Fannely Millan of the Pomona Economic Opportunity Center visits day laborer corners weekly, handing out Know Your Rights cards, tracking detentions, and checking whether family members need help. “We’re not going to be able to prevent every raid or be at every raid,” she said. “Not unless we get help from our community.” IC4IJ’s Rapid Response model tries to fill that gap by sharing alerts and sending trained volunteers to verify reports and provide real-time support.
Business leaders warn the fallout could ripple through the region’s economy. Paul Granillo of the Inland Empire Economic Partnership points to agriculture, construction, logistics, and food service—sectors that rely on immigrant labor. With only about 70,000 work visas available each year nationwide against a workforce need many times larger, he predicts:
- Higher food prices
- Slower construction
- Longer waits for care as staffing shortages spread
The stress is already evident in families skipping checkups, avoiding parks, and limiting trips to stores, even as refrigerators run empty.
Rights, Resources, and Practical Guidance
For households worried about rights during encounters, the Department of Homeland Security’s Office for Civil Rights and Civil Liberties accepts complaints about alleged civil rights violations during immigration actions.
Community groups also advise families to prepare emergency plans.

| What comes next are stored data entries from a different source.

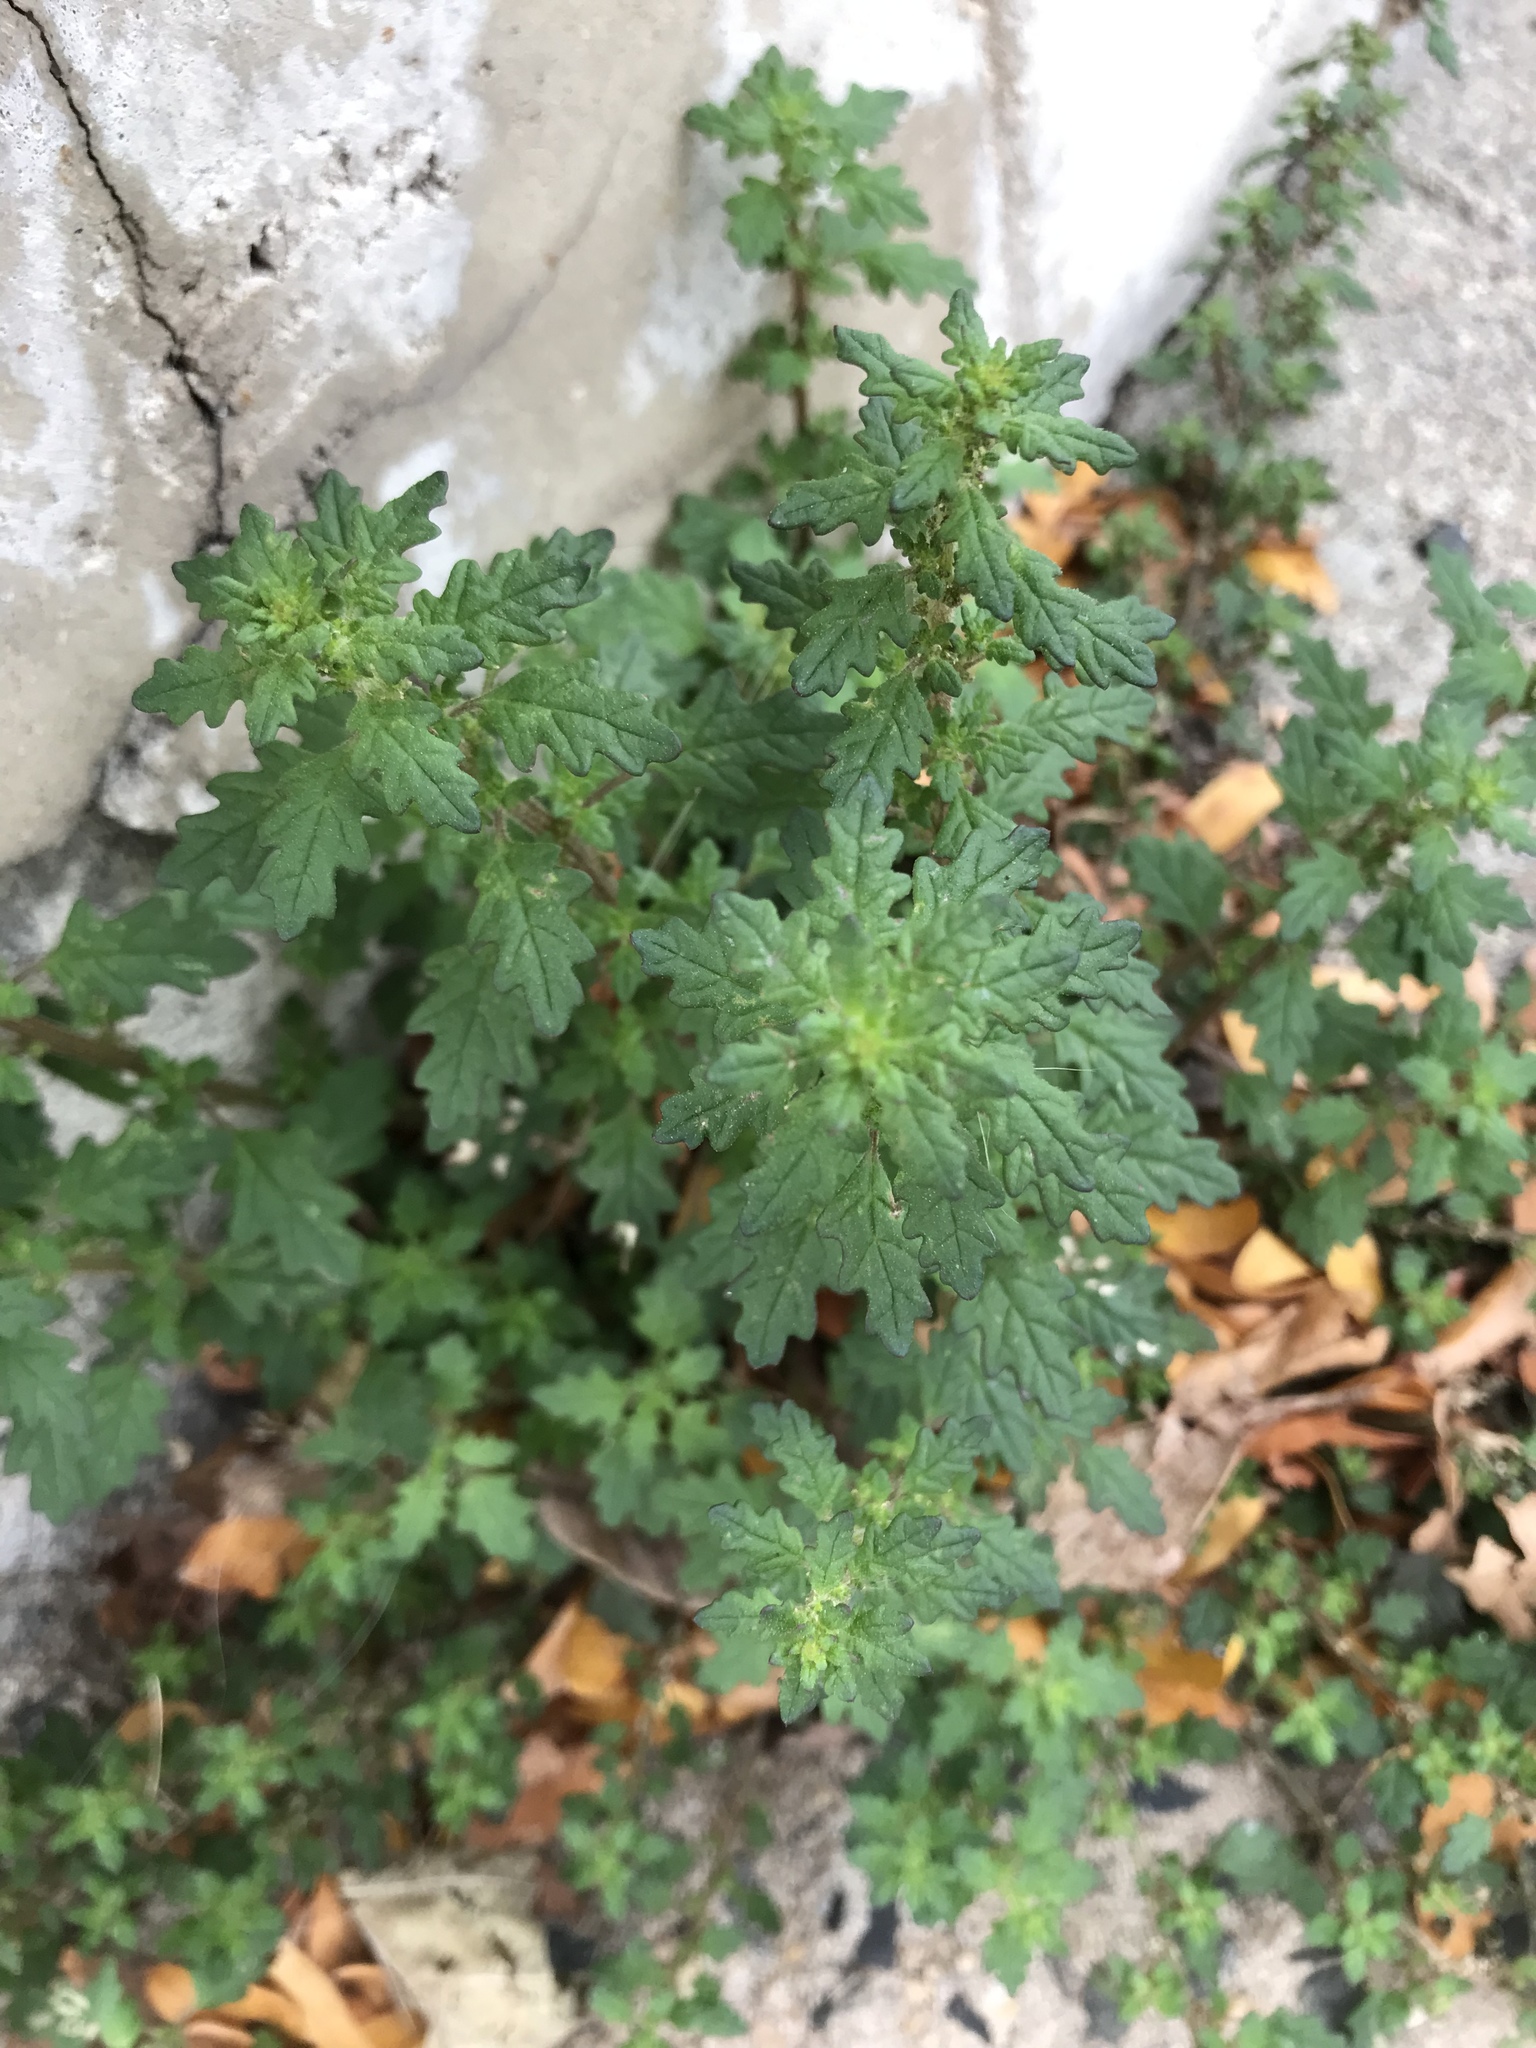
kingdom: Plantae
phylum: Tracheophyta
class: Magnoliopsida
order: Caryophyllales
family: Amaranthaceae
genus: Dysphania
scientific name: Dysphania pumilio
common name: Clammy goosefoot
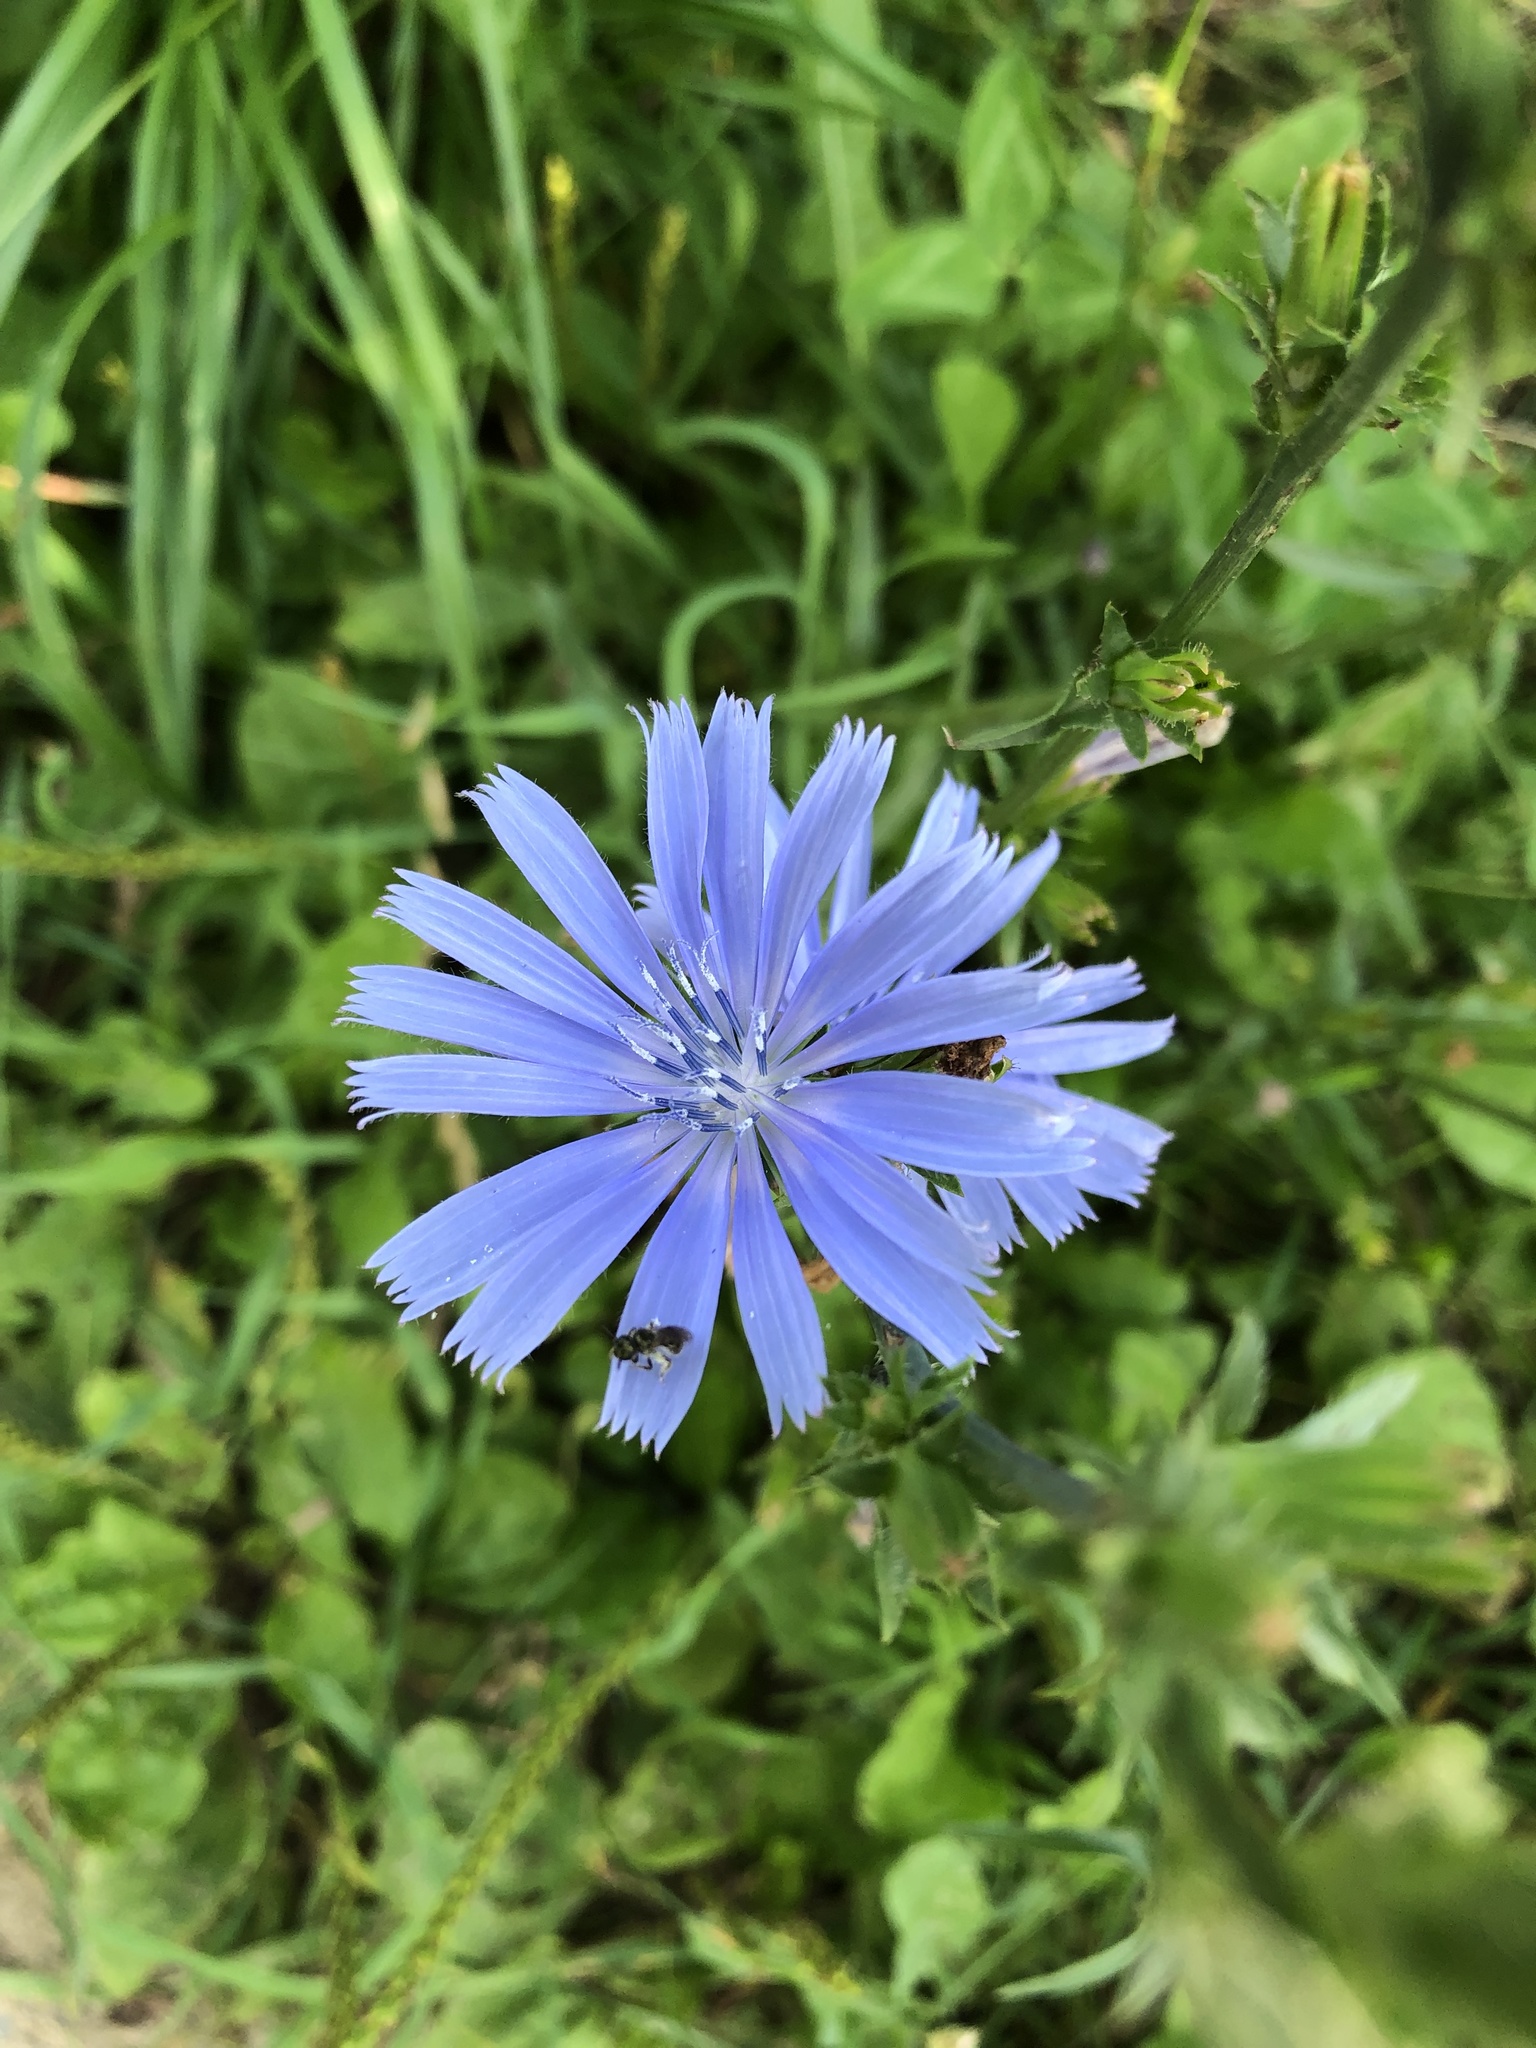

Recommended steps include:
- Designate a caregiver for children
- Keep key phone numbers on paper (not just in phones)
- Store copies of IDs, lease records, and school forms in a safe place
Volunteers note operational patterns shaping deliveries:
– Families request smaller, more frequent drops to avoid attention
– Drivers avoid evenings near known hotspots and prioritize daylight handoffs
– Households request basics that last: beans, rice, oil, baby formula, and diapers
Organizers stress that community relief is a stopgap, not a fix. They want clearer rules on enforcement, better access to counsel, and a visa system that meets labor demand so workers are not pushed into the shadows.
They also note that when agencies conduct operations at day labor corners, ripple effects reach classrooms and clinics the next day.
Human Moments and Continuing Work
Still, the quiet work continues. A volunteer in San Bernardino described leaving a bag of staples at an apartment where the curtains stayed closed all week. No one opened the door, but within minutes a child’s voice called out from behind the blinds: “Gracias.”
For many helpers, that’s the point—meeting fear with steady, practical help, one doorstep at a time. Officials and advocates disagree on tactics, but everyone agrees families need to eat.
For now, the home deliveries keep pantries stocked, give parents breathing room, and buy time for a longer debate about how enforcement should work in a region built by immigrant labor. As IC4IJ teams, student volunteers, and local businesses coordinate the next round of drops, they say they’ll keep showing up—even when the streets are empty and the bus stops are quiet.
This Article in a Nutshell
In 2025, heightened immigration enforcement in the Inland Empire prompted community groups to pivot from traditional distribution sites to home deliveries for immigrant families afraid to venture outside. TODEC Legal Center mobilized around 400 volunteers to assemble and discreetly leave bags of staples such as rice, lentils, tortillas, oil and cereals at doorsteps. Student collective Raíces con Voz scaled rapidly and has helped over 200 families. The Inland Coalition for Immigrant Justice coordinates more than 35 partners, trains rapid-response teams, provides micro-grants, and dispatches volunteers to known hotspots. Organizers stress these deliveries are a temporary lifeline while calling for clearer enforcement rules, better legal access, and visa reforms to meet labor needs. The effort mitigates immediate hunger, supports mixed-status and farmworker families, and highlights broader economic and social consequences as communities navigate fear and limited mobility.